§ **Activity**
The data follows this line. Copy verbatim the line with "9: (91, 193)" and each line after it to the end.

§ **Records for the task**
=-=-=-=-=
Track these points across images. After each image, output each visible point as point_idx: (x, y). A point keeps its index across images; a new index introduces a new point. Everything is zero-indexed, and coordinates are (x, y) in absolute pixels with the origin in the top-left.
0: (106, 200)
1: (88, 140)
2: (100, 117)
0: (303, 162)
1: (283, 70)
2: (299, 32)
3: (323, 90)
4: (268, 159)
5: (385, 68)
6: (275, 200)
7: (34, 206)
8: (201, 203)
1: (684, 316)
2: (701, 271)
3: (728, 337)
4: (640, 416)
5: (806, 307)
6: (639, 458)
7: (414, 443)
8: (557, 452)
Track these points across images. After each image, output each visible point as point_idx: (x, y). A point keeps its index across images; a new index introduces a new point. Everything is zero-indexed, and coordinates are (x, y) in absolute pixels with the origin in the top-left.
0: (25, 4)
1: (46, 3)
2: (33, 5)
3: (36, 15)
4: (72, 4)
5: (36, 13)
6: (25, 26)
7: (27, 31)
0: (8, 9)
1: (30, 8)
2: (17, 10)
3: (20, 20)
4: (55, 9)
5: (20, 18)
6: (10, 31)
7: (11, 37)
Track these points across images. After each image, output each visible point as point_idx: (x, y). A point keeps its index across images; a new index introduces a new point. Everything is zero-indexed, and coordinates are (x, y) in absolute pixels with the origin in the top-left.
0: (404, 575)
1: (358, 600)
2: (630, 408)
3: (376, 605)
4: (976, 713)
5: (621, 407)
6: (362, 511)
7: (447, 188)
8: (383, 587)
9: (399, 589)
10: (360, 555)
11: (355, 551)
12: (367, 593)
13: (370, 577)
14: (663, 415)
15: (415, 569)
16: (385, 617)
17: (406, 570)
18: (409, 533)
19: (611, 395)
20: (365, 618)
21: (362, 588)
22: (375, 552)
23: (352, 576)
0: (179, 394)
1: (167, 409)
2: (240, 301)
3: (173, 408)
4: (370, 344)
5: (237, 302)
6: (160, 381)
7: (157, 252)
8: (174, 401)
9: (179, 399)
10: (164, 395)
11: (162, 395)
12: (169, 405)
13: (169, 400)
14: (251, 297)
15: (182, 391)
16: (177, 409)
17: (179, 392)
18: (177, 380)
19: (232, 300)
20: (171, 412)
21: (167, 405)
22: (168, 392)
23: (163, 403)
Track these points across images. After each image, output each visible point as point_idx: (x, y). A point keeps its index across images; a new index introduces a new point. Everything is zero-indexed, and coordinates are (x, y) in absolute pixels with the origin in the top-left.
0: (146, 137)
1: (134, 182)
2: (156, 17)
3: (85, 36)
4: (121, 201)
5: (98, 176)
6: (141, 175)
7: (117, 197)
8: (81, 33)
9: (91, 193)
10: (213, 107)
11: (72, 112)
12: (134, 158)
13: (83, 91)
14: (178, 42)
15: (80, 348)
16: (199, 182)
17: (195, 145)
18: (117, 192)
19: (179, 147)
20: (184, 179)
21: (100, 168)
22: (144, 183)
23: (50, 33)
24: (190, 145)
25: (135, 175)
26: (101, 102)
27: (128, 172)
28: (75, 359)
=-=-=-=-=
§ **Answer to the exercise**
9: (91, 193)
10: (213, 107)
11: (72, 112)
12: (134, 158)
13: (83, 91)
14: (178, 42)
15: (80, 348)
16: (199, 182)
17: (195, 145)
18: (117, 192)
19: (179, 147)
20: (184, 179)
21: (100, 168)
22: (144, 183)
23: (50, 33)
24: (190, 145)
25: (135, 175)
26: (101, 102)
27: (128, 172)
28: (75, 359)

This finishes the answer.